Tweets von @visions_s

Protokoll von Sybille Kleinicke

Erklärung Ursula Röder im Namen aller Nebenkläger

Erklärung Ursula Röder im Namen aller Nebenkläger nach § 257 StPO
Frau Röder fasst das bisher Gehörte der Beweisaufnahme zusammen.

Vor allem die Zeugenaussage des Wasserwerferstaffelführers H. [siehe 14. Verhandlungstag, Mittwoch, 27.08.2014] hebt sie hierbei hervor. H. hatte in seiner Zeugenaussage eindeutig bestätigt, dass der ursprüngliche Auftrag lediglich die Objektsicherung war. Dann wurden vier Wasserwerfer einen Tag vor Einsatz angefordert sowie Techniktross. H. wies auf den Personalmangel bei der Wasserwerferstaffel in Biberach hin.

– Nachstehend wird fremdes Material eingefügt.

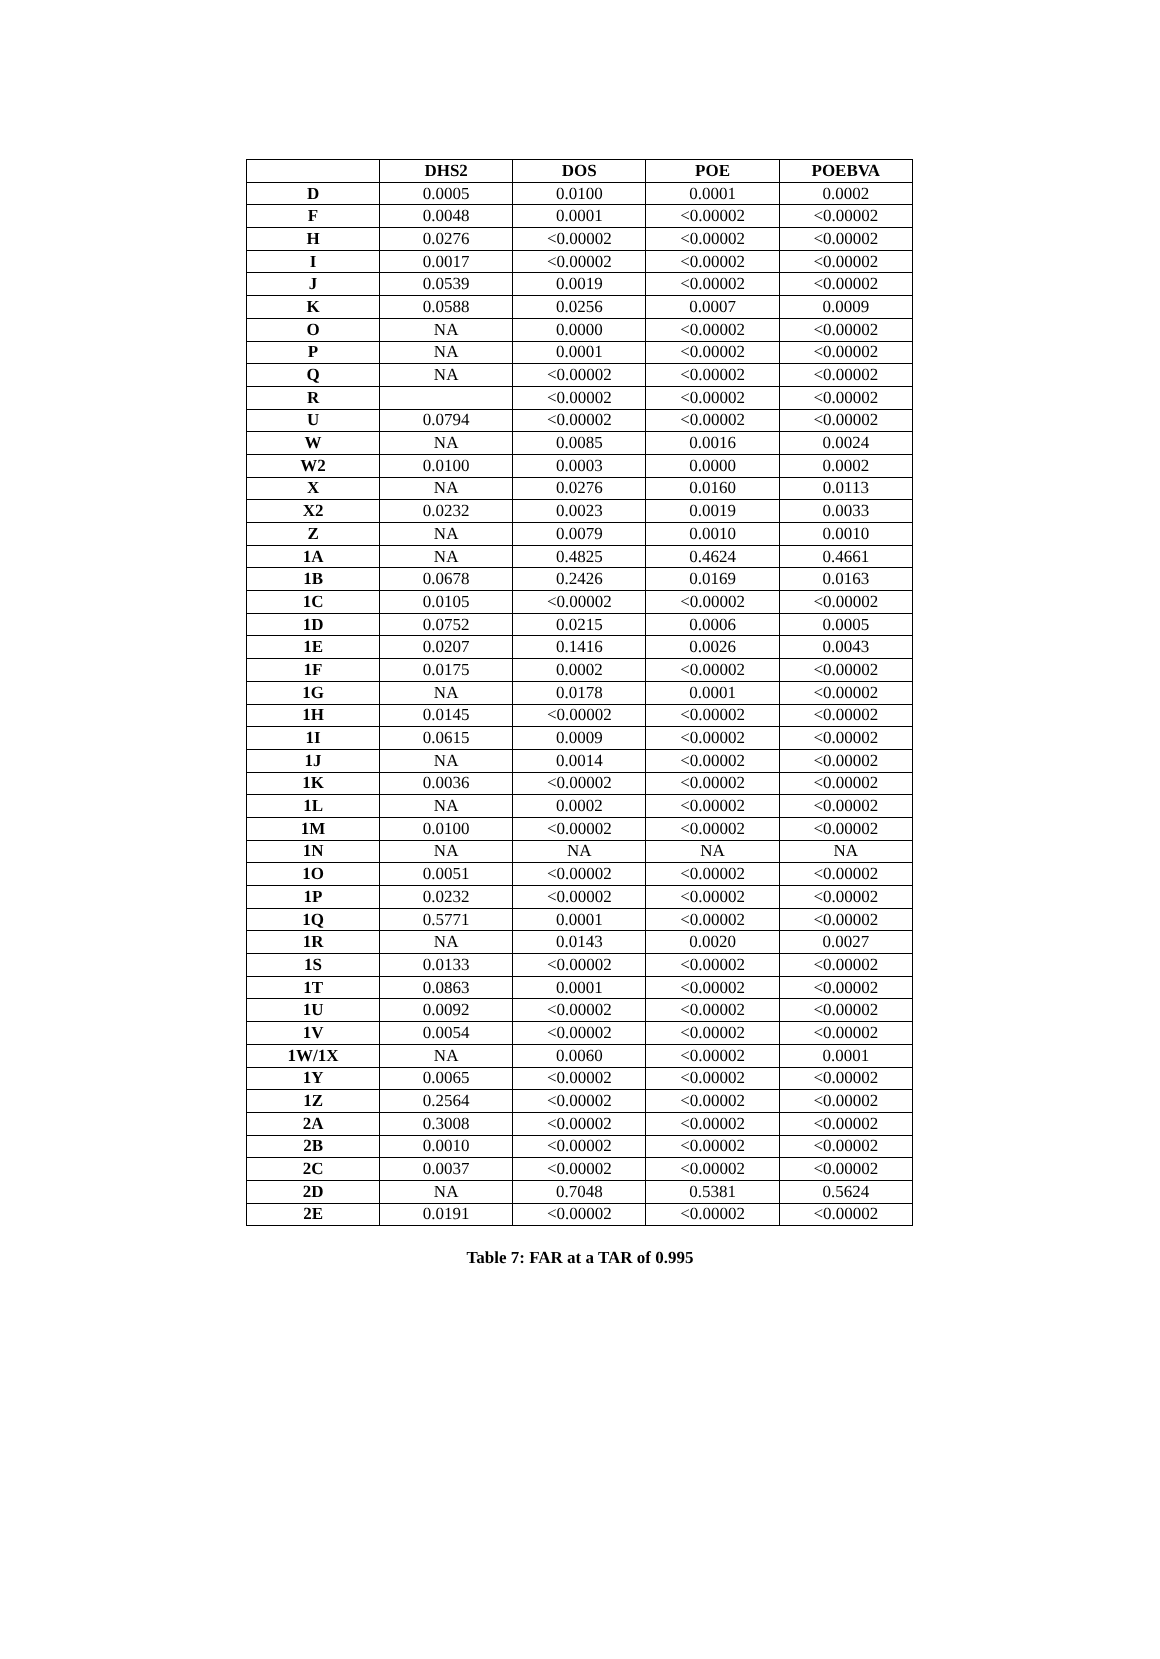| | DHS2 | DOS | POE | POEBVA |
| --- | --- | --- | --- | --- |
| D | 0.0005 | 0.0100 | 0.0001 | 0.0002 |
| F | 0.0048 | 0.0001 | <0.00002 | <0.00002 |
| H | 0.0276 | <0.00002 | <0.00002 | <0.00002 |
| I | 0.0017 | <0.00002 | <0.00002 | <0.00002 |
| J | 0.0539 | 0.0019 | <0.00002 | <0.00002 |
| K | 0.0588 | 0.0256 | 0.0007 | 0.0009 |
| O | NA | 0.0000 | <0.00002 | <0.00002 |
| P | NA | 0.0001 | <0.00002 | <0.00002 |
| Q | NA | <0.00002 | <0.00002 | <0.00002 |
| R | | <0.00002 | <0.00002 | <0.00002 |
| U | 0.0794 | <0.00002 | <0.00002 | <0.00002 |
| W | NA | 0.0085 | 0.0016 | 0.0024 |
| W2 | 0.0100 | 0.0003 | 0.0000 | 0.0002 |
| X | NA | 0.0276 | 0.0160 | 0.0113 |
| X2 | 0.0232 | 0.0023 | 0.0019 | 0.0033 |
| Z | NA | 0.0079 | 0.0010 | 0.0010 |
| 1A | NA | 0.4825 | 0.4624 | 0.4661 |
| 1B | 0.0678 | 0.2426 | 0.0169 | 0.0163 |
| 1C | 0.0105 | <0.00002 | <0.00002 | <0.00002 |
| 1D | 0.0752 | 0.0215 | 0.0006 | 0.0005 |
| 1E | 0.0207 | 0.1416 | 0.0026 | 0.0043 |
| 1F | 0.0175 | 0.0002 | <0.00002 | <0.00002 |
| 1G | NA | 0.0178 | 0.0001 | <0.00002 |
| 1H | 0.0145 | <0.00002 | <0.00002 | <0.00002 |
| 1I | 0.0615 | 0.0009 | <0.00002 | <0.00002 |
| 1J | NA | 0.0014 | <0.00002 | <0.00002 |
| 1K | 0.0036 | <0.00002 | <0.00002 | <0.00002 |
| 1L | NA | 0.0002 | <0.00002 | <0.00002 |
| 1M | 0.0100 | <0.00002 | <0.00002 | <0.00002 |
| 1N | NA | NA | NA | NA |
| 1O | 0.0051 | <0.00002 | <0.00002 | <0.00002 |
| 1P | 0.0232 | <0.00002 | <0.00002 | <0.00002 |
| 1Q | 0.5771 | 0.0001 | <0.00002 | <0.00002 |
| 1R | NA | 0.0143 | 0.0020 | 0.0027 |
| 1S | 0.0133 | <0.00002 | <0.00002 | <0.00002 |
| 1T | 0.0863 | 0.0001 | <0.00002 | <0.00002 |
| 1U | 0.0092 | <0.00002 | <0.00002 | <0.00002 |
| 1V | 0.0054 | <0.00002 | <0.00002 | <0.00002 |
| 1W/1X | NA | 0.0060 | <0.00002 | 0.0001 |
| 1Y | 0.0065 | <0.00002 | <0.00002 | <0.00002 |
| 1Z | 0.2564 | <0.00002 | <0.00002 | <0.00002 |
| 2A | 0.3008 | <0.00002 | <0.00002 | <0.00002 |
| 2B | 0.0010 | <0.00002 | <0.00002 | <0.00002 |
| 2C | 0.0037 | <0.00002 | <0.00002 | <0.00002 |
| 2D | NA | 0.7048 | 0.5381 | 0.5624 |
| 2E | 0.0191 | <0.00002 | <0.00002 | <0.00002 |
Table 7: FAR at a TAR of 0.995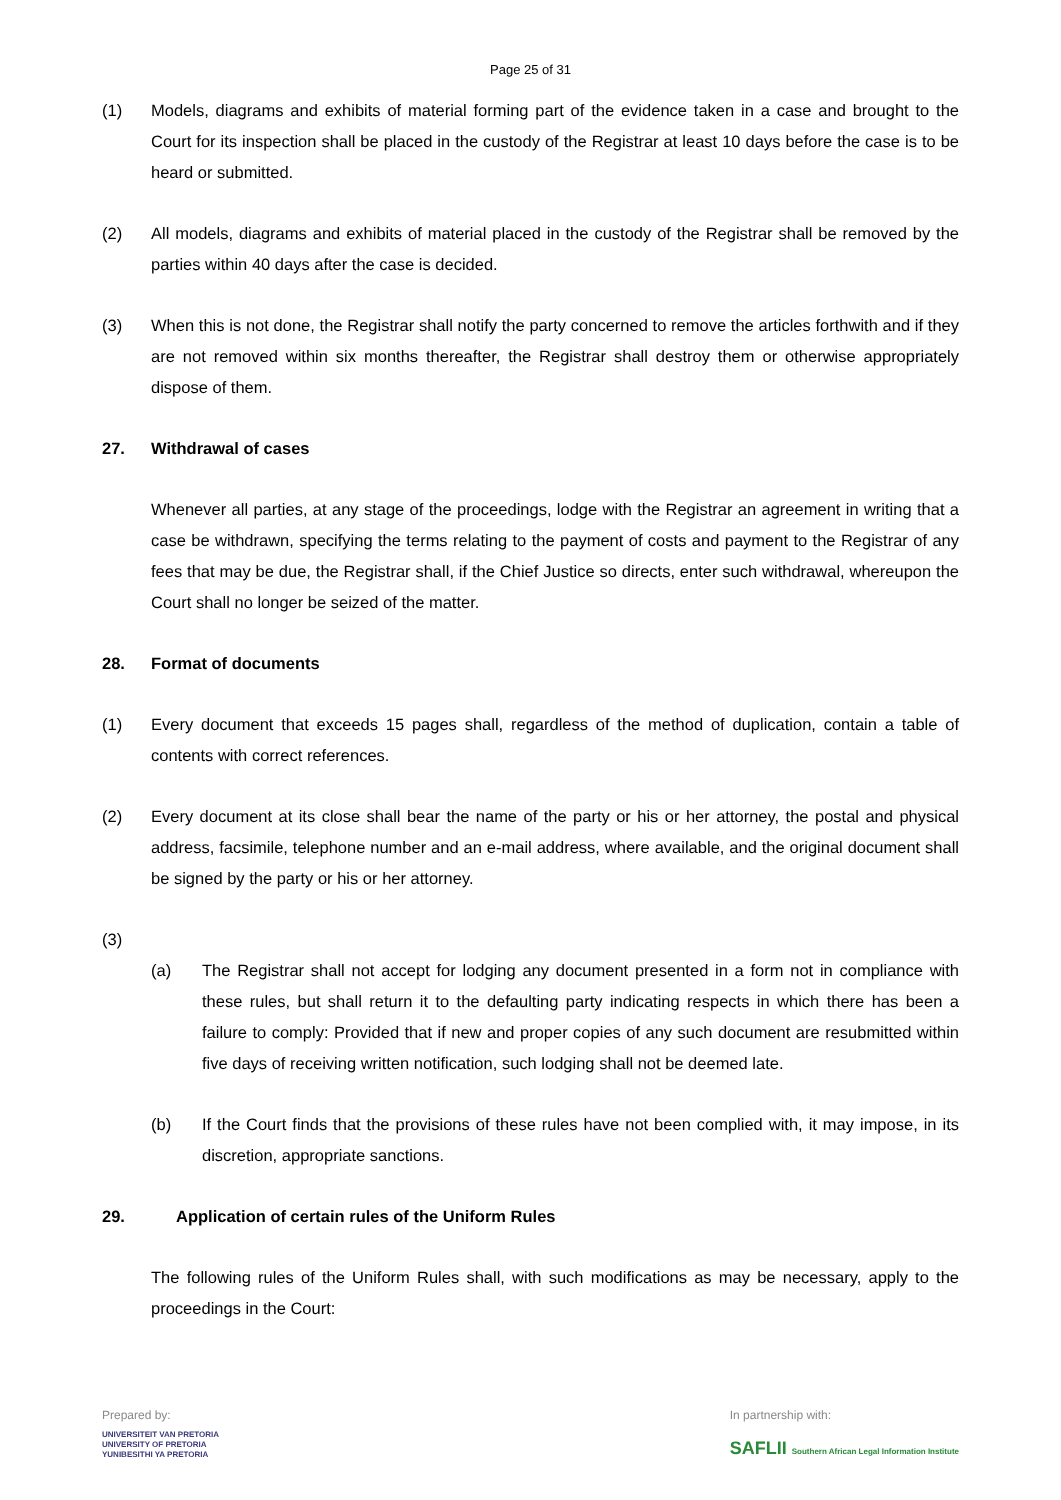Page 25 of 31
(1) Models, diagrams and exhibits of material forming part of the evidence taken in a case and brought to the Court for its inspection shall be placed in the custody of the Registrar at least 10 days before the case is to be heard or submitted.
(2) All models, diagrams and exhibits of material placed in the custody of the Registrar shall be removed by the parties within 40 days after the case is decided.
(3) When this is not done, the Registrar shall notify the party concerned to remove the articles forthwith and if they are not removed within six months thereafter, the Registrar shall destroy them or otherwise appropriately dispose of them.
27. Withdrawal of cases
Whenever all parties, at any stage of the proceedings, lodge with the Registrar an agreement in writing that a case be withdrawn, specifying the terms relating to the payment of costs and payment to the Registrar of any fees that may be due, the Registrar shall, if the Chief Justice so directs, enter such withdrawal, whereupon the Court shall no longer be seized of the matter.
28. Format of documents
(1) Every document that exceeds 15 pages shall, regardless of the method of duplication, contain a table of contents with correct references.
(2) Every document at its close shall bear the name of the party or his or her attorney, the postal and physical address, facsimile, telephone number and an e-mail address, where available, and the original document shall be signed by the party or his or her attorney.
(3)
(a) The Registrar shall not accept for lodging any document presented in a form not in compliance with these rules, but shall return it to the defaulting party indicating respects in which there has been a failure to comply: Provided that if new and proper copies of any such document are resubmitted within five days of receiving written notification, such lodging shall not be deemed late.
(b) If the Court finds that the provisions of these rules have not been complied with, it may impose, in its discretion, appropriate sanctions.
29. Application of certain rules of the Uniform Rules
The following rules of the Uniform Rules shall, with such modifications as may be necessary, apply to the proceedings in the Court:
Prepared by:
UNIVERSITEIT VAN PRETORIA
UNIVERSITY OF PRETORIA
YUNIBESITHI YA PRETORIA
In partnership with:
SAFLII Southern African Legal Information Institute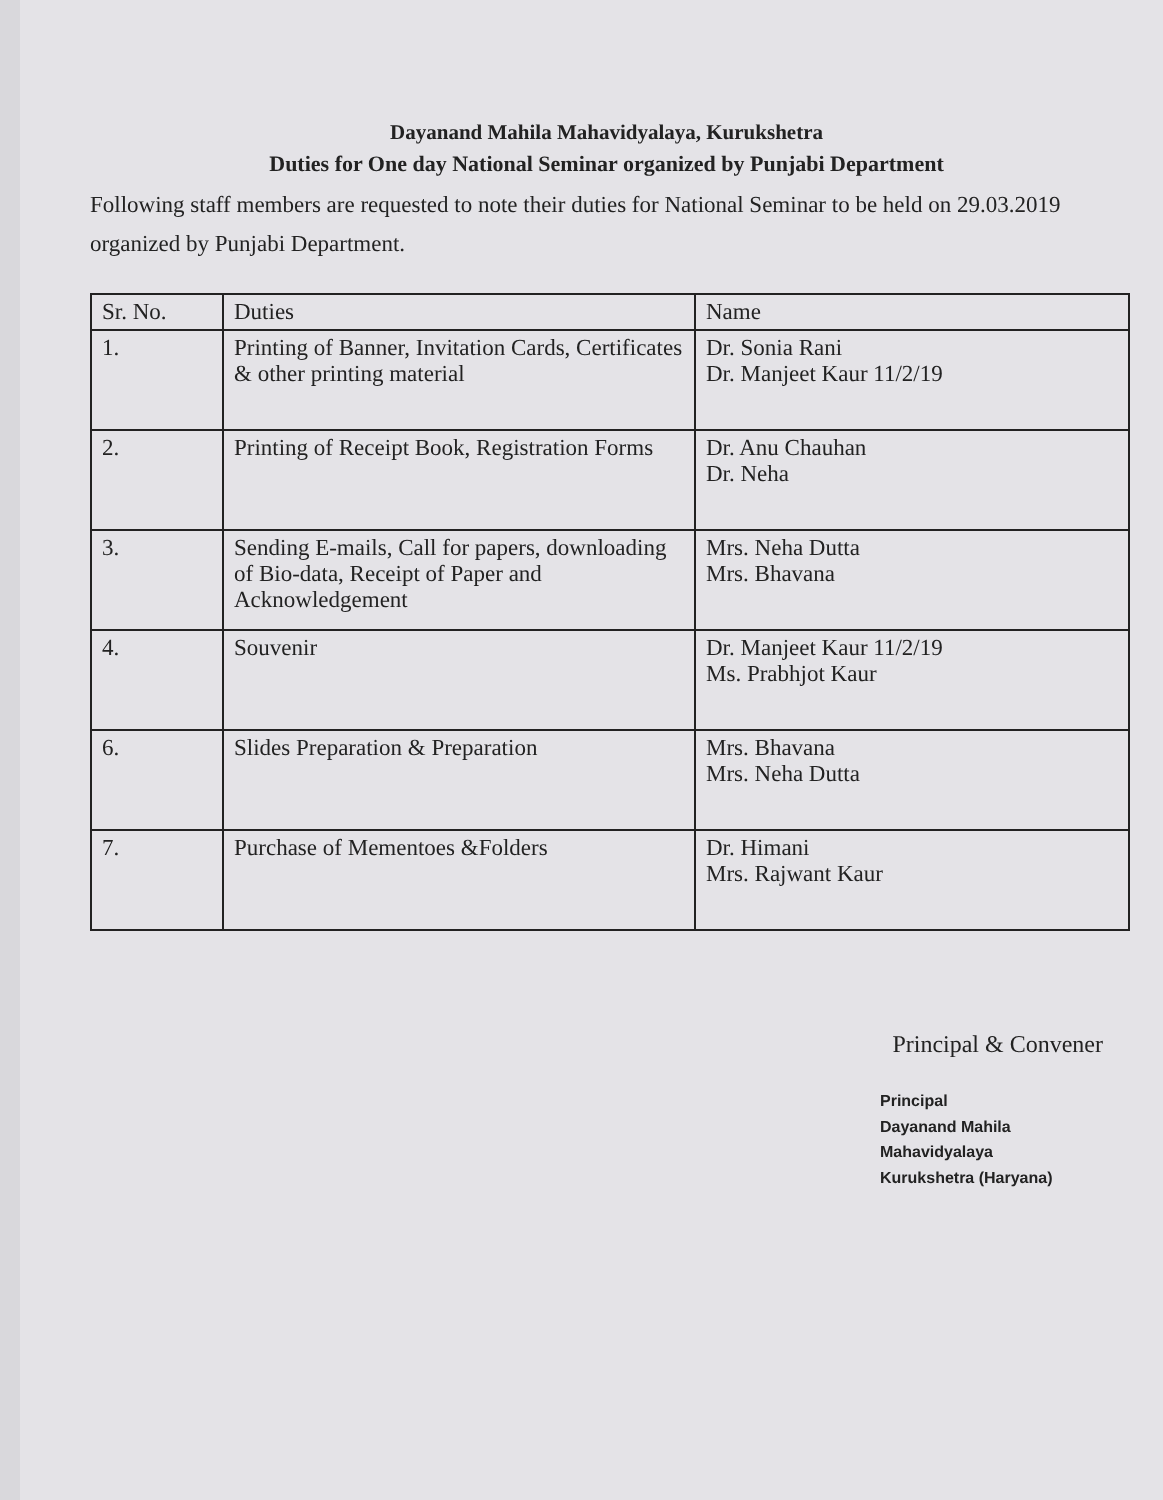Dayanand Mahila Mahavidyalaya, Kurukshetra
Duties for One day National Seminar organized by Punjabi Department
Following staff members are requested to note their duties for National Seminar to be held on 29.03.2019 organized by Punjabi Department.
| Sr. No. | Duties | Name |
| --- | --- | --- |
| 1. | Printing of Banner, Invitation Cards, Certificates & other printing material | Dr. Sonia Rani Dr. Manjeet Kaur 11/2/19 |
| 2. | Printing of Receipt Book, Registration Forms | Dr. Anu Chauhan Dr. Neha |
| 3. | Sending E-mails, Call for papers, downloading of Bio-data, Receipt of Paper and Acknowledgement | Mrs. Neha Dutta Mrs. Bhavana |
| 4. | Souvenir | Dr. Manjeet Kaur 11/2/19 Ms. Prabhjot Kaur |
| 6. | Slides Preparation & Preparation | Mrs. Bhavana Mrs. Neha Dutta |
| 7. | Purchase of Mementoes &Folders | Dr. Himani Mrs. Rajwant Kaur |
Principal & Convener
Principal
Dayanand Mahila Mahavidyalaya
Kurukshetra (Haryana)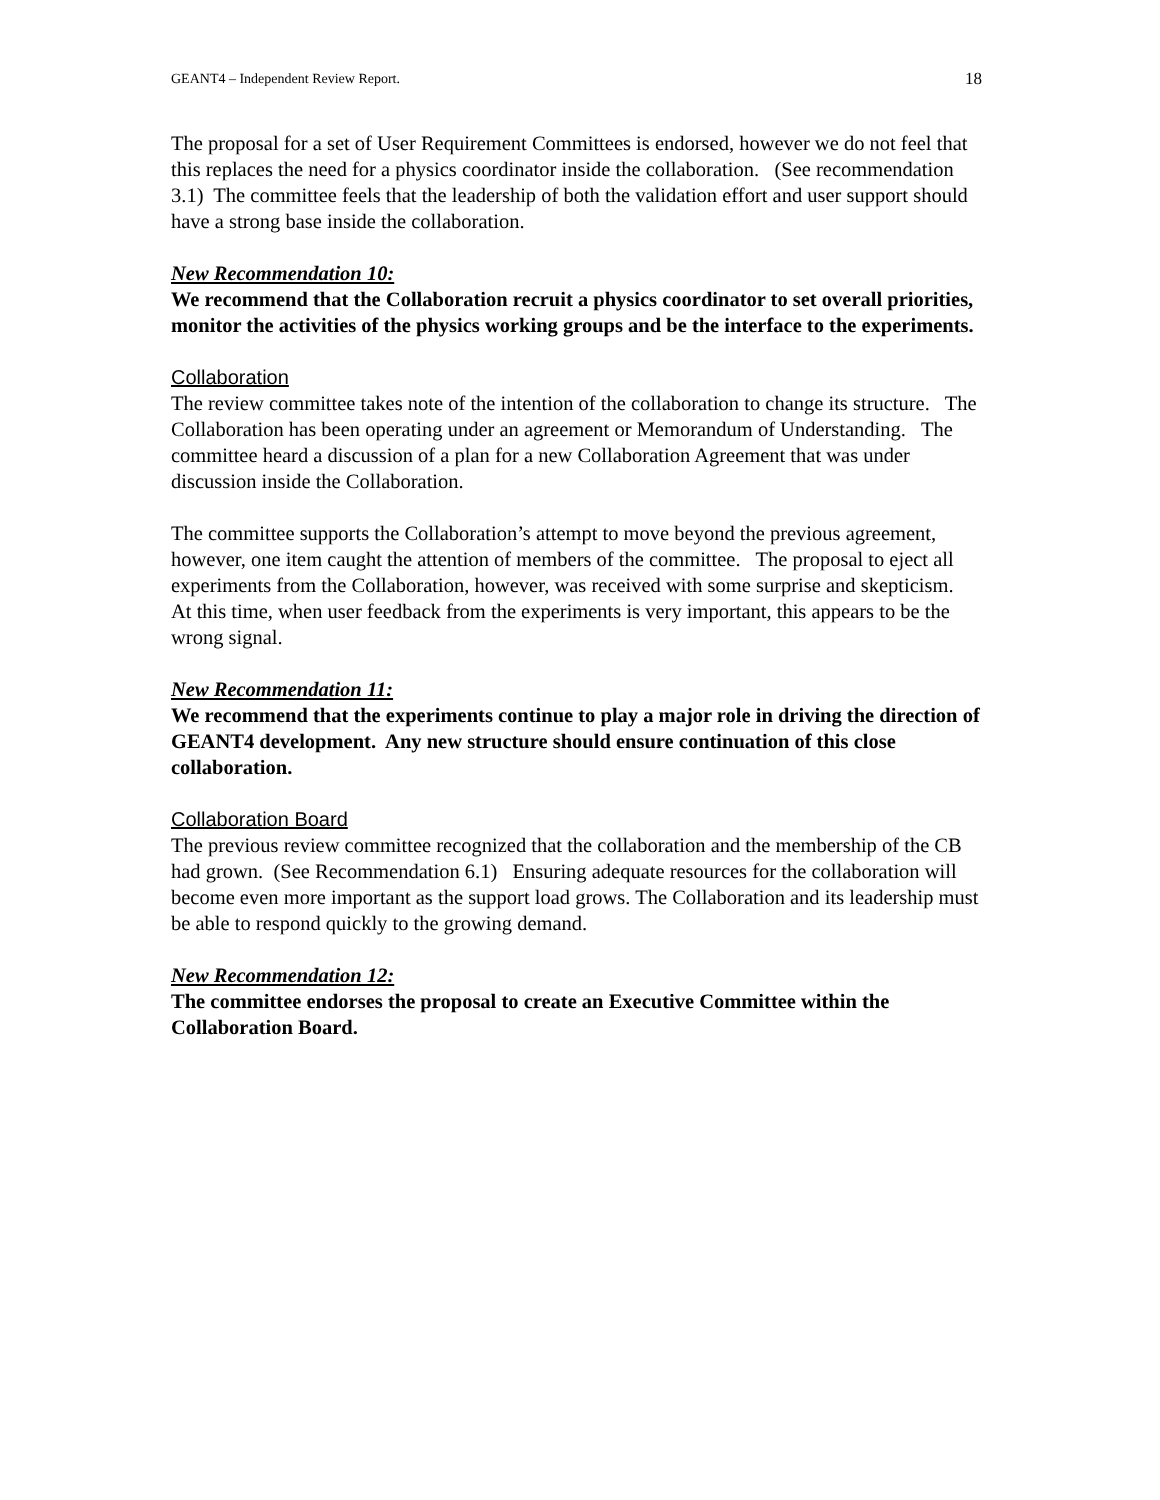GEANT4 – Independent Review Report. 18
The proposal for a set of User Requirement Committees is endorsed, however we do not feel that this replaces the need for a physics coordinator inside the collaboration. (See recommendation 3.1) The committee feels that the leadership of both the validation effort and user support should have a strong base inside the collaboration.
New Recommendation 10:
We recommend that the Collaboration recruit a physics coordinator to set overall priorities, monitor the activities of the physics working groups and be the interface to the experiments.
Collaboration
The review committee takes note of the intention of the collaboration to change its structure. The Collaboration has been operating under an agreement or Memorandum of Understanding. The committee heard a discussion of a plan for a new Collaboration Agreement that was under discussion inside the Collaboration.
The committee supports the Collaboration’s attempt to move beyond the previous agreement, however, one item caught the attention of members of the committee. The proposal to eject all experiments from the Collaboration, however, was received with some surprise and skepticism. At this time, when user feedback from the experiments is very important, this appears to be the wrong signal.
New Recommendation 11:
We recommend that the experiments continue to play a major role in driving the direction of GEANT4 development. Any new structure should ensure continuation of this close collaboration.
Collaboration Board
The previous review committee recognized that the collaboration and the membership of the CB had grown. (See Recommendation 6.1) Ensuring adequate resources for the collaboration will become even more important as the support load grows. The Collaboration and its leadership must be able to respond quickly to the growing demand.
New Recommendation 12:
The committee endorses the proposal to create an Executive Committee within the Collaboration Board.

Auch wichtig bei der Zeugenaussage von H. war die Tatsache, dass er von der Freigabe des Unmittelbaren Zwangs nicht direkt Info erhalten hat, sondern nur über seinen Stellvertreter H., dass jetzt Schlagstockeinsatz und Pfeffersprayeinsatz stattfindet. Die Freigabe durch Wasserwerfer erfolgte über die Anweisung des Angeklagten M.-B. „jetzt mach sie mal nass“.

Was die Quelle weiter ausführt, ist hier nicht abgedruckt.